Courtesy of Andrew Vo
Many school districts, grappling with challenges from the pandemic, have made the decision to teach through remote learning this year, forcing many parents and guardians to make the best of the situation and help their children adapt. For parents with English language learner students the switch to remote learning has been far more difficult than expected.
Amada Margarita Torres and her daughter Maria Y. Granados moved from Michoacan, Mexico in 2018. Maria is a fourth grader at Mark Twain Elementary school where she has been part of the ESL program for the past two years.
Torres, who doesn’t speak English, said she worries she won’t be much help for her daughter this school year.
Many parents rely on these after school programs to help their children with their homework, along with WIFI access.
Programs like ESL allow opportunities for their children to keep practicing their English and socialize around other kids.
“Maria is still very young and was just breaking out of her shell and getting comfortable with her school and classmates,” said Torres.
Her English was improving but now I’m worried that with remote learning she won’t be interactive with the other kids through Zoom.”
Despite her worries, Torres expressed how relieved she is that her daughter is a bit tech savvy and has managed to figure out her way through Zoom.
“I know nothing about computers, so at least now that’s one less thing… to worry about,” said Torres.
For many immigrant parents it is not uncommon for many to have little experience navigating a computer, let alone have an understanding of how to utilize special tool functions.
This becomes another obstacle that most parents will have to face during the switch to remote learning.
Poev Heng, a Norwalk local, shared how she experienced technical issues trying to get her nephew to join his class meeting on his first day of school.
Both Heng and her nephew were born in Cambodia and English isn’t their first language. Due to the language barrier, Heng struggled with understanding the instructions that were provided to her via email on how to connect her nephew online.
The miscommunication resulted in her nephew being marked tardy on his first day and called out by his teacher. “When it comes to technology and gadgets I only know how to use my phone,” said Heng.
So clicking around on my nephews computer and not getting anything to load really overwhelmed me and him.”
Heng understands that remote learning is a learning experience for everyone.
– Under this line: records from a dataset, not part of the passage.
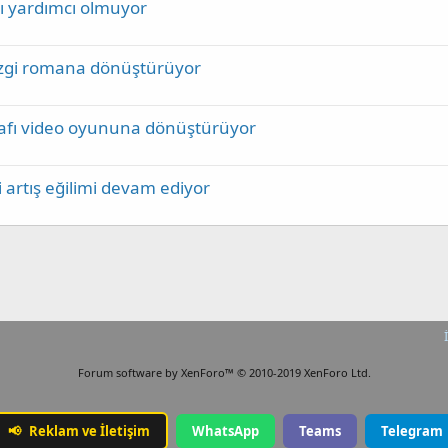
şı yardımcı olmuyor
izgi romana dönüştürüyor
ğrafı video oyununa dönüştürüyor
ki artış eğilimi devam ediyor
Forum software by XenForo™
© 2010-2019 XenForo Ltd.
📢
Reklam ve İletişim
WhatsApp
Teams
Telegram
The language barrier between parents and teachers, however, can be a bit of a challenge.
With many questions and concerns about the school switch, communicating them to teachers and staff will be more difficult.
Andrew Vo, a teacher at Aloha Elementary located in the ABC Unified School District, expressed how troubling it can be trying to communicate with a parent who doesn’t speak English or has minimal understanding of it.
In some cases the student is left having to take the roll as a translator for better communication between both parties.
This can also be the case for some families at home. Parents who are already trying to figure out how to work out technical issues with Zoom are also relying on their children to explain what it is and what they need to solve.
This is why, according to Vo, some school districts have provided all teachers three days of extensive professional development that focuses on technology software and virtual teaching strategies.
“Now because of the three day training all teachers received, my district now provides tech support for parents, and teachers are supposed to spend the first 20 days helping with all things remote learning before we dive into the content,” said Vo.
School districts are hoping that the help and training provided for everyone will allow the chance for parents and students to take it step by step and slowly ease into remote learning. As for parents like Torres and Heng, all they can hope for is an improvement in teacher and parent communication to help make it easier on their children.